(I wrote about globalisation and how federalists should respond here.)
The internet represents globalisation raised to the Nth degree. The constraints of geography disappear: I am writing this blog entry in London, readers of this blog live all round the world (according to our webalizer stats), and I have absolutely no idea where the blog is actually hosted. Somewhere on the planet there is a computer server holding the data that makes up the Federal Union website, and it doesn’t matter at all where it actually is.

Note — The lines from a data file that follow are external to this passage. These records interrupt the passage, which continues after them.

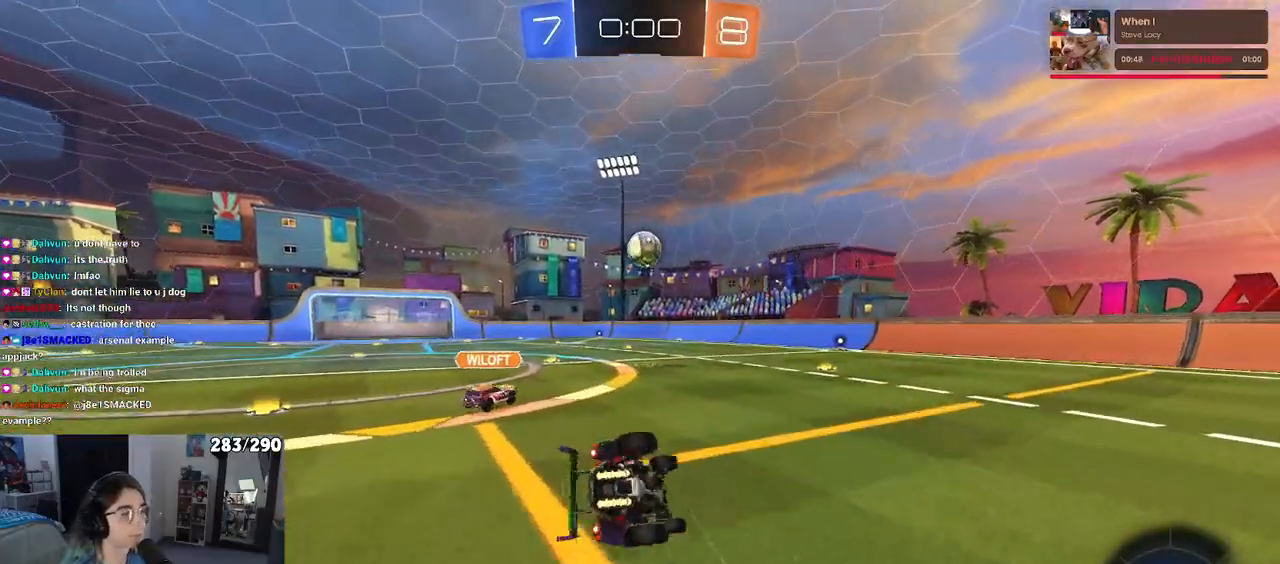
{"buttons": ["SQUARE", "R2"], "left_stick": "down-left", "right_stick": "center", "events": [[17, "left_stick", "down-left"]]}
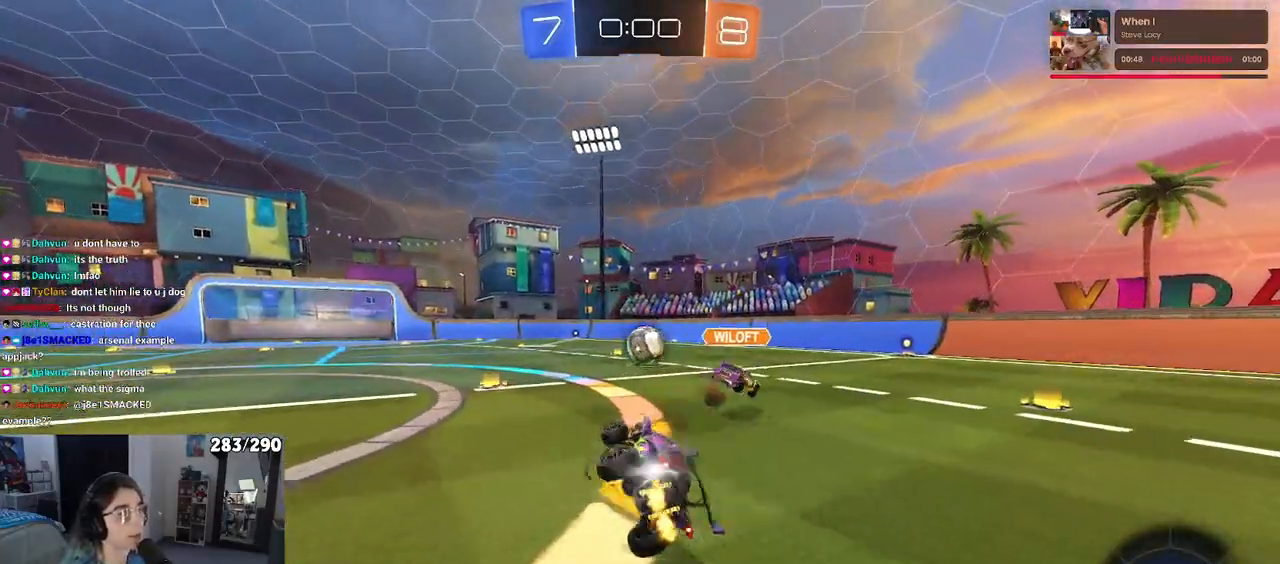
{"buttons": [], "left_stick": "center", "right_stick": "center", "events": [[100, "left_stick", "center"], [133, "SQUARE", "up"], [167, "R2", "up"]]}
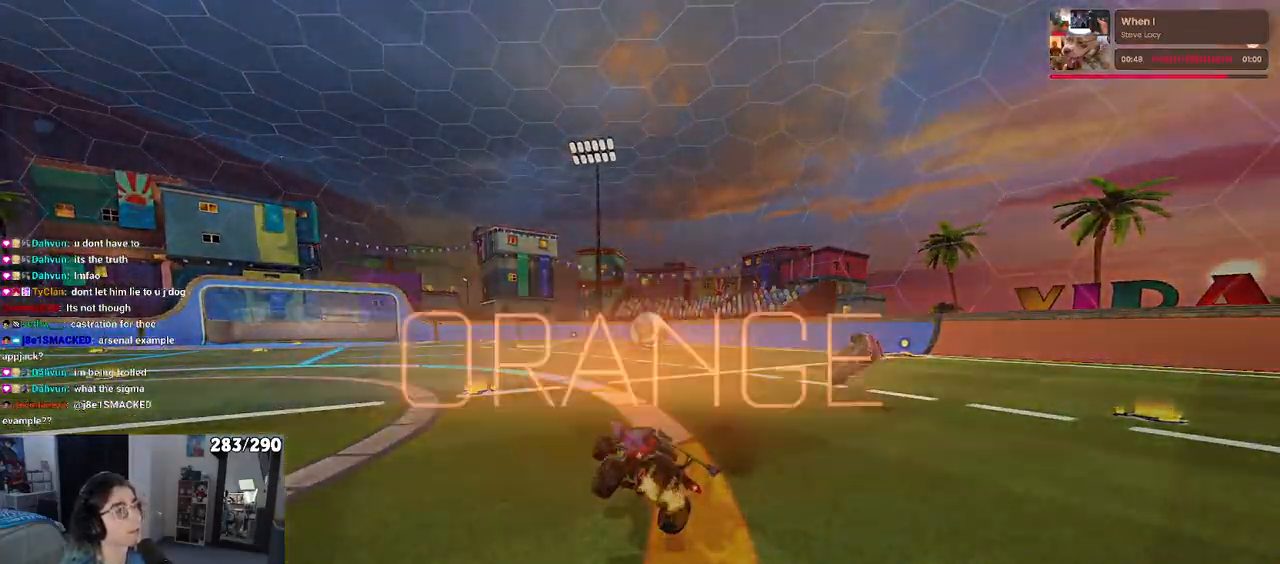
{"buttons": [], "left_stick": "center", "right_stick": "center", "events": []}
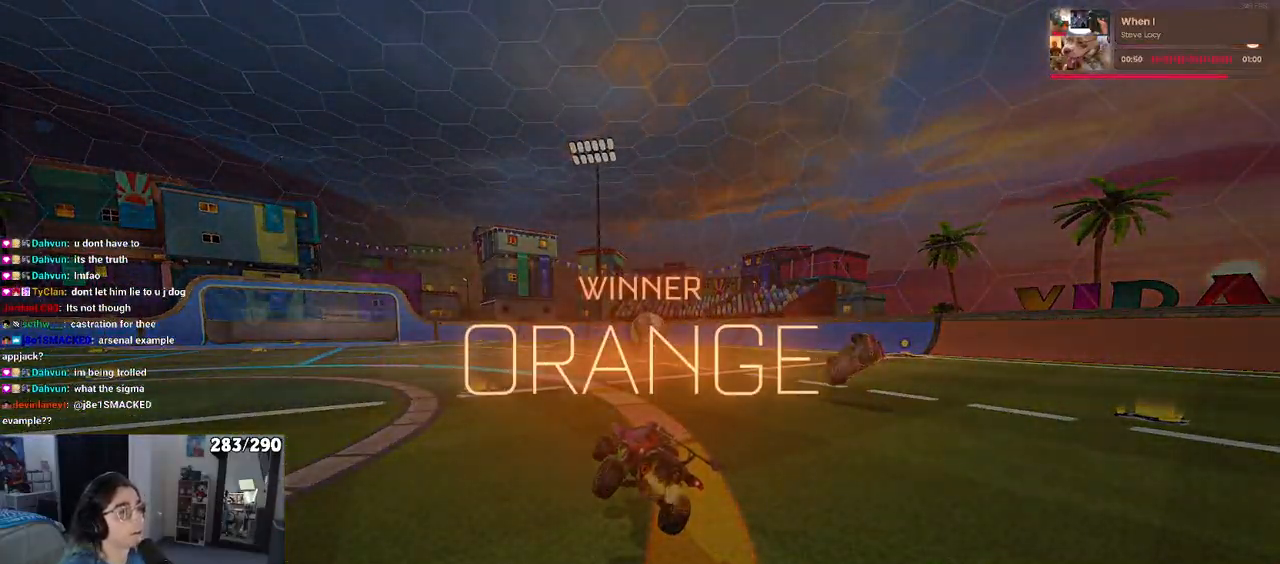
{"buttons": [], "left_stick": "center", "right_stick": "center", "events": []}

But along with the spread of the internet goes the spread of the issues it raises. For example, privacy. Not only is this blog visible all round the world, but so potentially is the private information of everyone reading the blog. Computers leave a trail of what they have done: some of this information is willingly handed over – when you use your credit card to join Federal Union, perhaps – but more of it just happens because that’s how computers are. Your search records, your browsing history, the e-mails you send: it could in theory end up anywhere.

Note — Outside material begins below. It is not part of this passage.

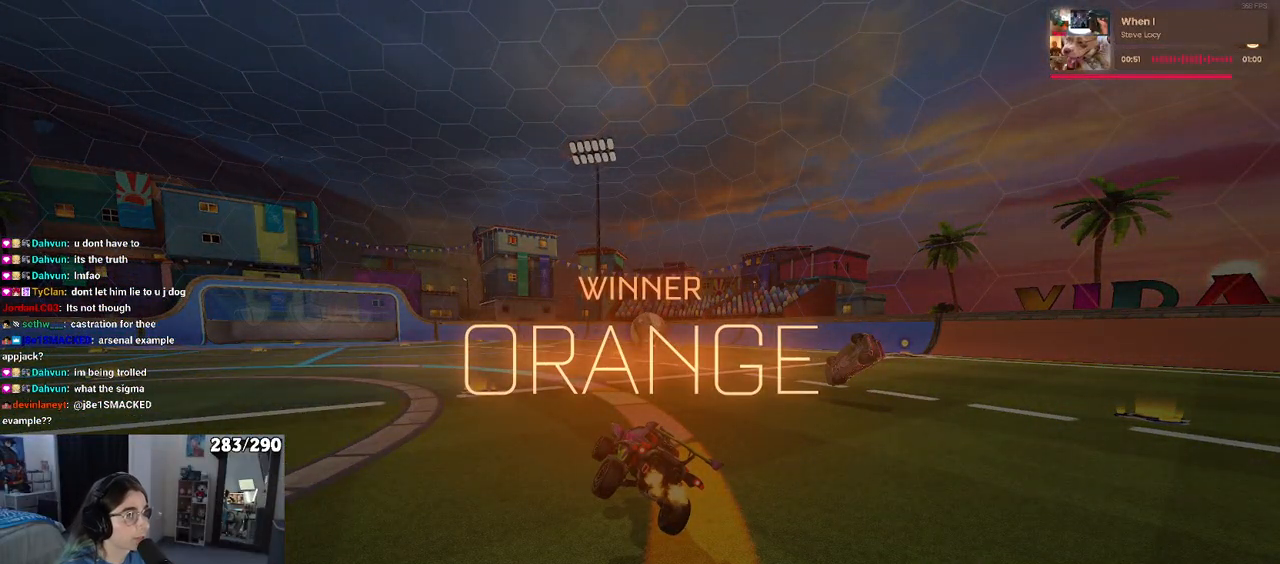
{"buttons": [], "left_stick": "up-right", "right_stick": "center", "events": [[283, "left_stick", "up-right"], [367, "CROSS", "down"], [450, "CROSS", "up"]]}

The implications of this mean not the end of state power but its redesign. Privacy laws, if they are to have any meaning, have to apply around the world. National measures to protect privacy will struggle to be effective. And it is the computer industry itself that is waking up to this. Read an article about Google lawyers’ views here.

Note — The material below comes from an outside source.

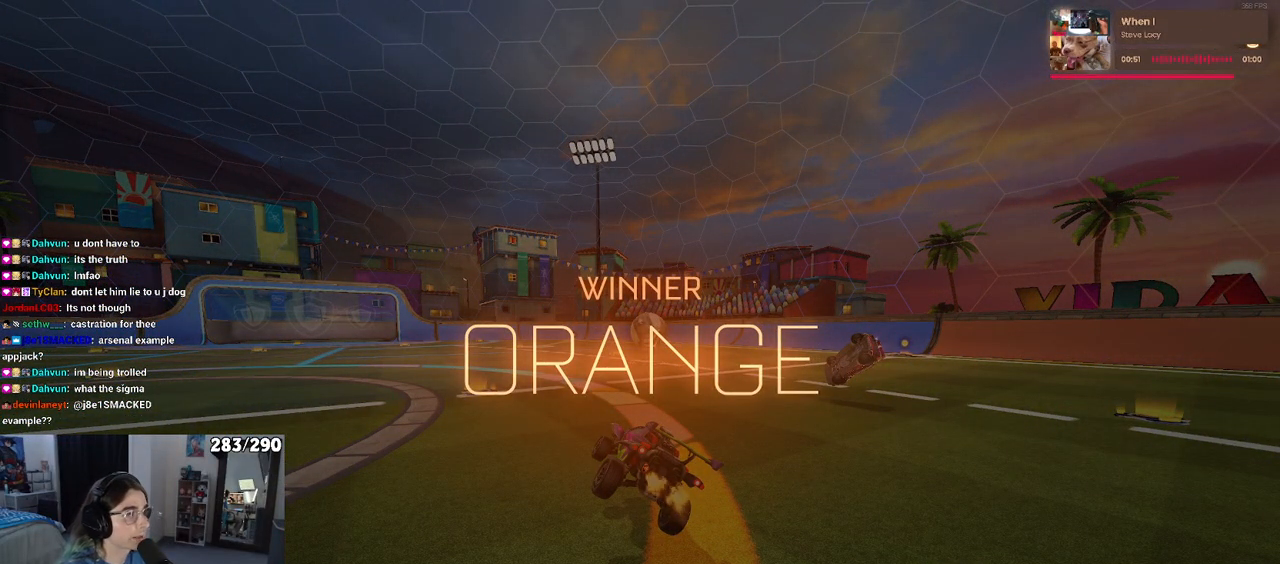
{"buttons": [], "left_stick": "up", "right_stick": "center", "events": [[467, "left_stick", "up"]]}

They realise that their industry is under threat unless they can establish a secure and stable framework for regulation. The people who were once seen as challenging or outgrowing state power now realise they depend on it the same as the rest of us.
But, as I said in the blog entry about the metric system the regulation of commerce is one of the earliest and most fundamental duties of the state. Weights and measures is a traditional area of law; privacy regulation is a more modern one. And as the marketplace goes global, so must the reach of regulation. National sovereignty never looked so frail.